Покраснеют; и не можем ли мы с печалью сказать —

Несколько сильных инстинктов и несколько простых правил,

Среди пастухов Альп, совершили

Больше для человечества в этот несчастный день

Чем вся гордость интеллекта и мысли».

Полк, в основном затронутый, был 19-й (для которого полка слово Ваттеполоуа, место их мученичества, стало впоследствии мемориальным боевым кличем). До сих пор это вызывает слезы гнева в наших глазах, когда мы читаем изложение дела. Дюжину лет назад мы впервые прочитали его в очень интересной книге, опубликованной покойным мистером Блэквудом — Жизнь Александра. Этот Александр не присутствовал лично при кровавой катастрофе; но он был на Цейлоне в то время и знал единственного беглеца с того рокового дня. Солдаты 19-го, даже в тот час ужаса, не забыли свою дисциплину, или свой долг, или свою уважительную привязанность к своим офицерам. Когда им приказали сложить оружие (о, низкий идиот, который мог отдать такой приказ!), они протестовали самым серьезным, но самым уважительным образом. Майор Дэви, взволнованный и отвлеченный сценой, сам отозвал приказ. Люди возобновили свое оружие. Увы! снова был отдан роковой приказ; снова он был отозван; но, наконец, он был отдан категорически. Люди с печалью подчинились. Мы спешим к отвратительному заключению. Партиями по двое и по трое наших храбрых соотечественников вызывали ужасные кандийские тигрокоты. Разоруженные безумием их лунатичного командира, какое сопротивление они могли оказать? Один за другим партии, вызванные страдать, были обезглавлены палачом. Офицеры, которые отказались отдать свои пистолеты, обнаружив, что происходит, вышибли себе мозги собственными руками, теперь слишком горько чувствуя, насколько мудрее были бедные рядовые, чем они сами. Наконец на поле наступила тишина. Наступила ночь. Все ушли —

«И тьма была погребателем мертвых».

Читатель может вспомнить самое живописное убийство недалеко от Манчестера, около тринадцати или четырнадцати лет назад, совершенное двумя братьями по фамилии Маккин, где служанка, чье горло было эффективно перерезано, поднялась через некоторое время с земли в самый критический момент (настолько критический, что этим действием и в ту секунду времени она отвела руку убийцы от горла второй жертвы), пошатываясь в своем бреду к двери комнаты, где когда-то проводился клуб, несомненно, под некоторой идеей получения помощи, и у двери, пройдя около пятидесяти футов, упала замертво. Не менее удивительным было воскрешение, как его можно было назвать, английского капрала, изрезанного, изувеченного, переизувеченного и оставленного без признаков жизни. Внезапно он поднялся, жесткий и окровавленный; умирая и бредя, как он чувствовал себя, от страданий из-за истощения и ран, он переплыл реки, прошел сквозь врагов и, двигаясь днем и ночью, внезапно наткнулся на армию кандийцев; здесь он приготовился с удовольствием к смерти, которая теперь казалась неизбежной, когда по счастливой случайности, за неимением более подходящего человека, он был выбран послом к английскому офицеру, командующему кандийским гарнизоном — и таким образом еще раз спасся чудесным образом.
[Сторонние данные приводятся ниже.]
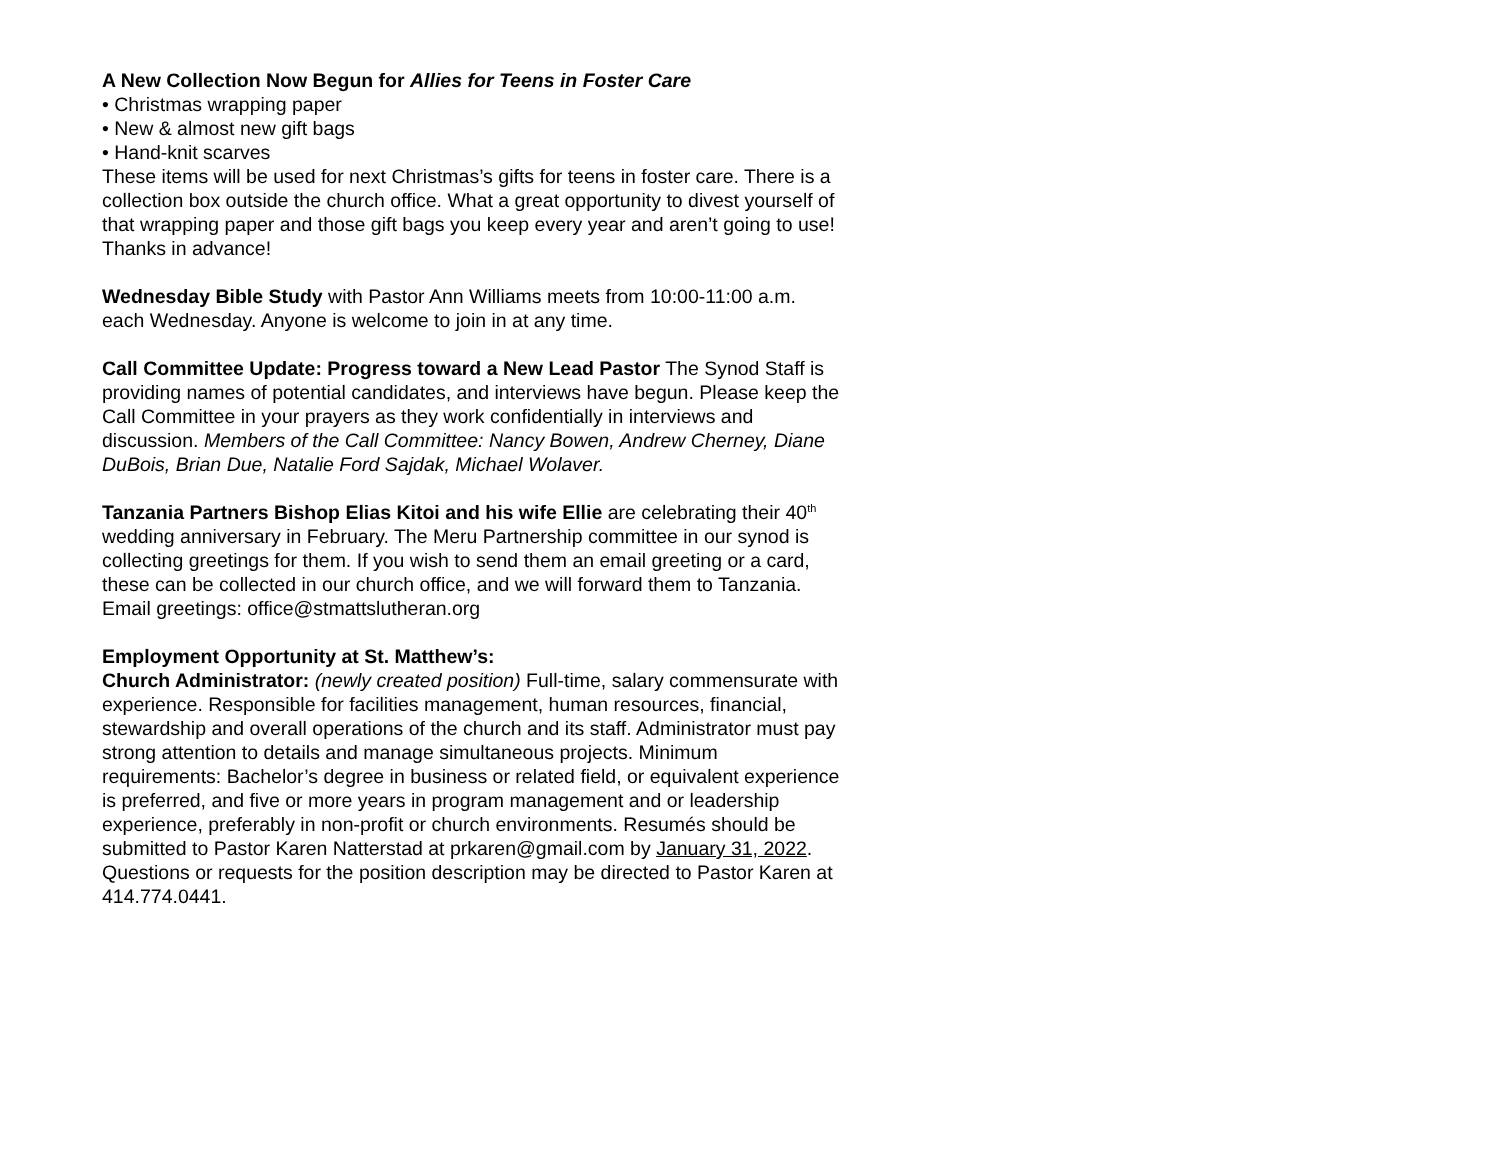A New Collection Now Begun for Allies for Teens in Foster Care
• Christmas wrapping paper
• New & almost new gift bags
• Hand-knit scarves
These items will be used for next Christmas’s gifts for teens in foster care. There is a collection box outside the church office. What a great opportunity to divest yourself of that wrapping paper and those gift bags you keep every year and aren’t going to use!
Thanks in advance!
Wednesday Bible Study with Pastor Ann Williams meets from 10:00-11:00 a.m. each Wednesday. Anyone is welcome to join in at any time.
Call Committee Update: Progress toward a New Lead Pastor The Synod Staff is providing names of potential candidates, and interviews have begun. Please keep the Call Committee in your prayers as they work confidentially in interviews and discussion. Members of the Call Committee: Nancy Bowen, Andrew Cherney, Diane DuBois, Brian Due, Natalie Ford Sajdak, Michael Wolaver.
Tanzania Partners Bishop Elias Kitoi and his wife Ellie are celebrating their 40<sup>th</sup> wedding anniversary in February. The Meru Partnership committee in our synod is collecting greetings for them. If you wish to send them an email greeting or a card, these can be collected in our church office, and we will forward them to Tanzania. Email greetings: office@stmattslutheran.org
Employment Opportunity at St. Matthew’s:
Church Administrator: (newly created position) Full-time, salary commensurate with experience. Responsible for facilities management, human resources, financial, stewardship and overall operations of the church and its staff. Administrator must pay strong attention to details and manage simultaneous projects. Minimum requirements: Bachelor’s degree in business or related field, or equivalent experience is preferred, and five or more years in program management and or leadership experience, preferably in non-profit or church environments. Resumés should be submitted to Pastor Karen Natterstad at prkaren@gmail.com by January 31, 2022. Questions or requests for the position description may be directed to Pastor Karen at 414.774.0441.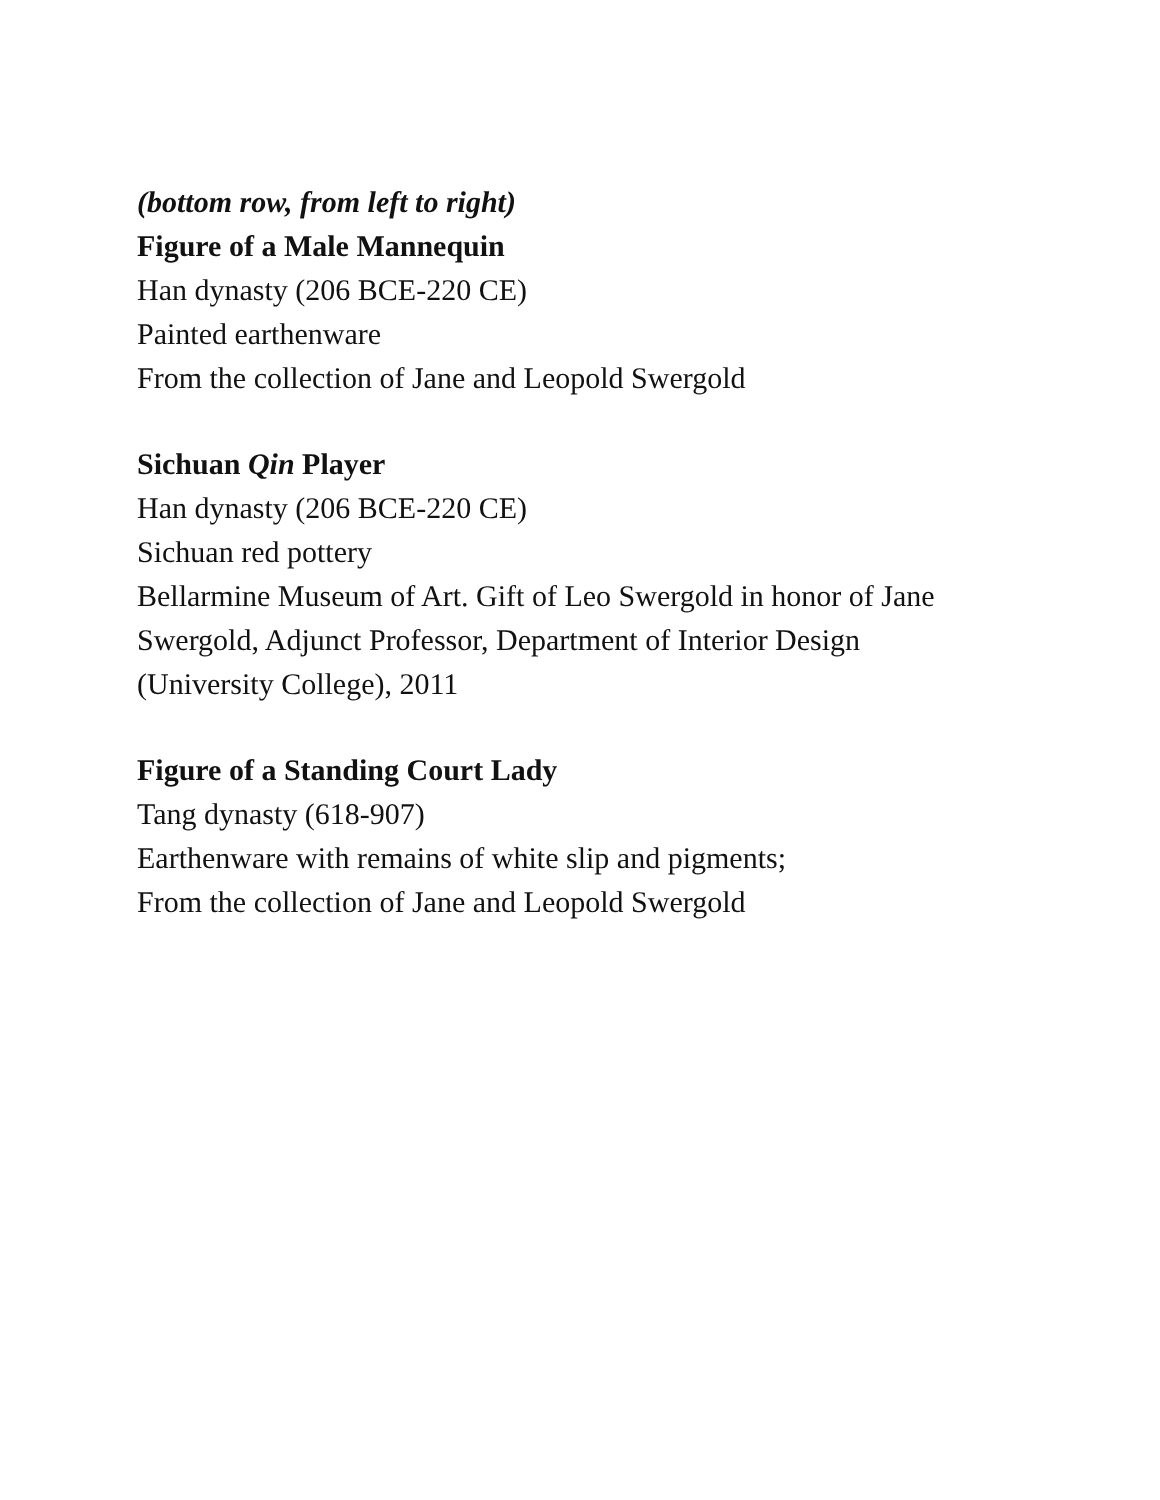(bottom row, from left to right)
Figure of a Male Mannequin
Han dynasty (206 BCE-220 CE)
Painted earthenware
From the collection of Jane and Leopold Swergold
Sichuan Qin Player
Han dynasty (206 BCE-220 CE)
Sichuan red pottery
Bellarmine Museum of Art. Gift of Leo Swergold in honor of Jane
Swergold, Adjunct Professor, Department of Interior Design
(University College), 2011
Figure of a Standing Court Lady
Tang dynasty (618-907)
Earthenware with remains of white slip and pigments;
From the collection of Jane and Leopold Swergold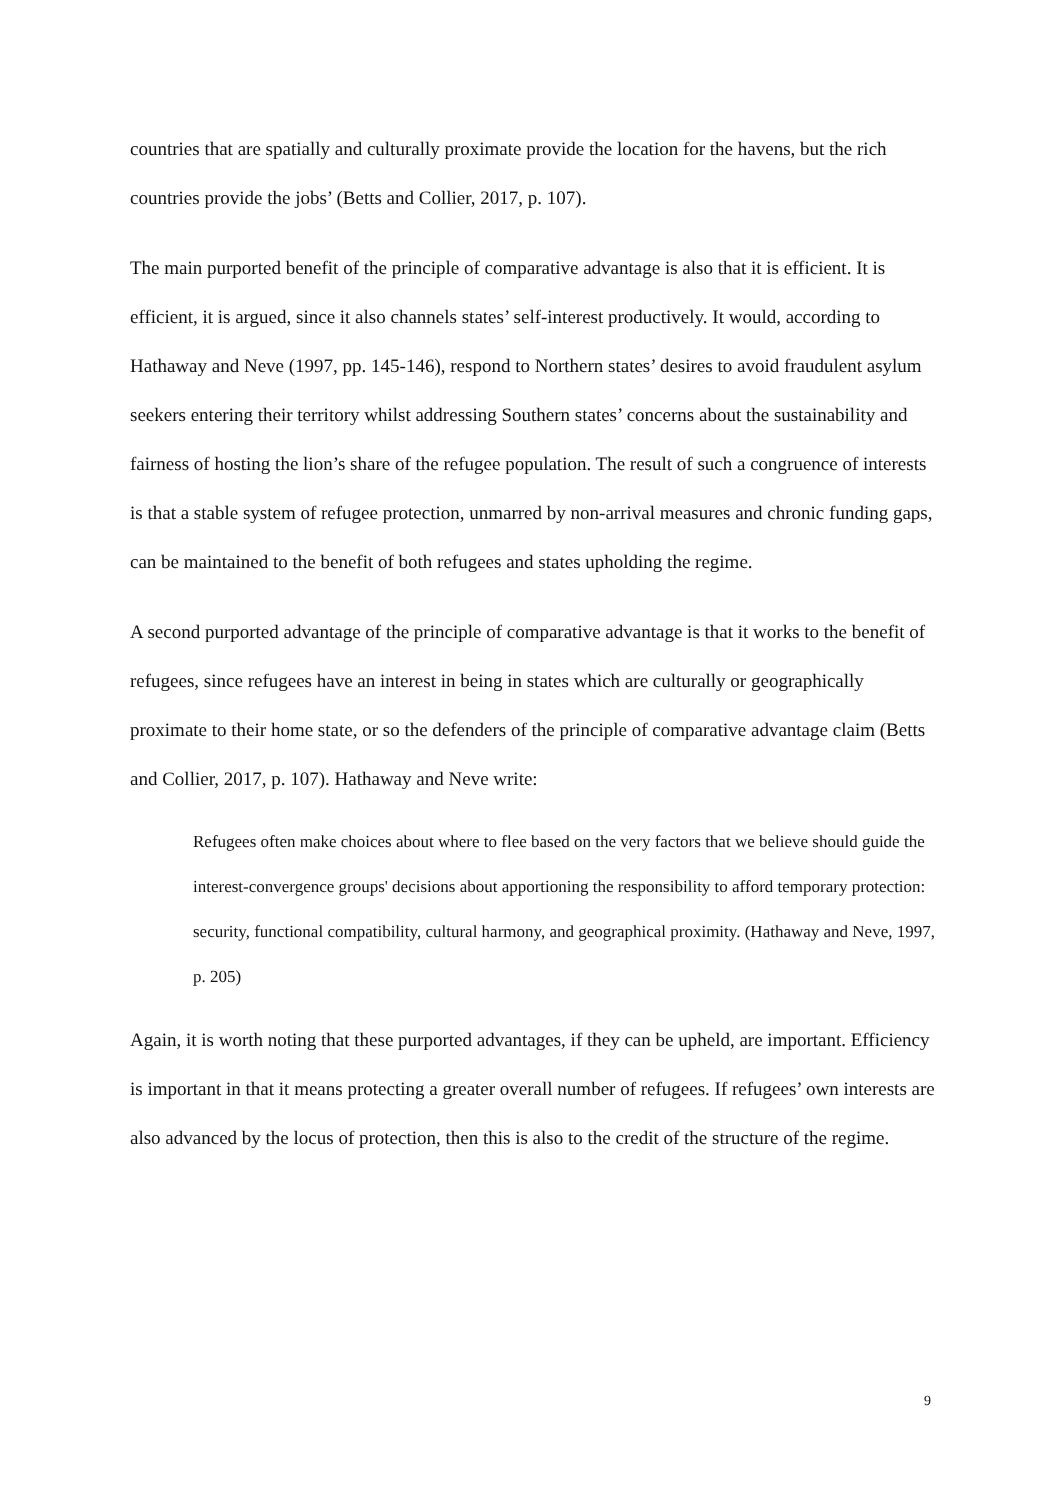countries that are spatially and culturally proximate provide the location for the havens, but the rich countries provide the jobs’ (Betts and Collier, 2017, p. 107).
The main purported benefit of the principle of comparative advantage is also that it is efficient. It is efficient, it is argued, since it also channels states’ self-interest productively. It would, according to Hathaway and Neve (1997, pp. 145-146), respond to Northern states’ desires to avoid fraudulent asylum seekers entering their territory whilst addressing Southern states’ concerns about the sustainability and fairness of hosting the lion’s share of the refugee population. The result of such a congruence of interests is that a stable system of refugee protection, unmarred by non-arrival measures and chronic funding gaps, can be maintained to the benefit of both refugees and states upholding the regime.
A second purported advantage of the principle of comparative advantage is that it works to the benefit of refugees, since refugees have an interest in being in states which are culturally or geographically proximate to their home state, or so the defenders of the principle of comparative advantage claim (Betts and Collier, 2017, p. 107). Hathaway and Neve write:
Refugees often make choices about where to flee based on the very factors that we believe should guide the interest-convergence groups' decisions about apportioning the responsibility to afford temporary protection: security, functional compatibility, cultural harmony, and geographical proximity. (Hathaway and Neve, 1997, p. 205)
Again, it is worth noting that these purported advantages, if they can be upheld, are important. Efficiency is important in that it means protecting a greater overall number of refugees. If refugees’ own interests are also advanced by the locus of protection, then this is also to the credit of the structure of the regime.
9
Иногда, когда мы размышляем над великими сценами трагедии, через которые прошла Европа с 1805 по 1815 год, внезапно из лона полной тьмы возникает вспышка света; занавес поднимается; салон открывается. Мы видим человека, сидящего там в одиночестве, в позе тревоги и ожидания. Чего он ожидает? Чего он боится? Он прислушивается к колесницам бегущей армии. С интервалами он поднимает голову — и мы узнаем его теперь как аббата де Прадта — место, Варшава — время, начало декабря 1812 года. Внезапно слышится топот кавалерии; дверь открывается; входит незнакомец. Мы видим, как в зеркале Корнелиуса Агриппы, его изможденные черты; это мгновенный король, имеющий знак смерти преступника, написанный тайно на его челе; это Мюрат; он поднимает руки с жестом ужаса, приближаясь к аббату. Мы слышим его слова — «Аббат, все потеряно!»

Даже так, когда английский солдат, шатаясь от своих страданий и усталости, был допущен в осажденную крепость, его первые слова, более простые в выражении, чем у Мюрата, были той же ужасной цели — «Ваша честь», сказал он, «все пропало»; и это было произнесено в качестве пролога, затем он доставил сообщение, с которым был заряжен, и это был вызов от кандийского генерала выйти и сражаться без помощи его артиллерии. Мрачный отчет был как раз вовремя; тьма тогда наступала. Английский офицер забил свои пушки; и, с его гарнизоном, бежал ночью из форта, в котором иначе он погиб бы от голода или штурма, если бы кандийские силы были равны такому усилию. Этот капрал был, строго говоря, единственным человеком, который спасся, один или два других выживших были сохранены как пленники по некоторым особым причинам. Из этой группы пленников был майор Дэви, командир, которого мистер Беннет приветствует титулом «галантный» и сожалеет, что «сильная рука смерти» перехватила его извинение.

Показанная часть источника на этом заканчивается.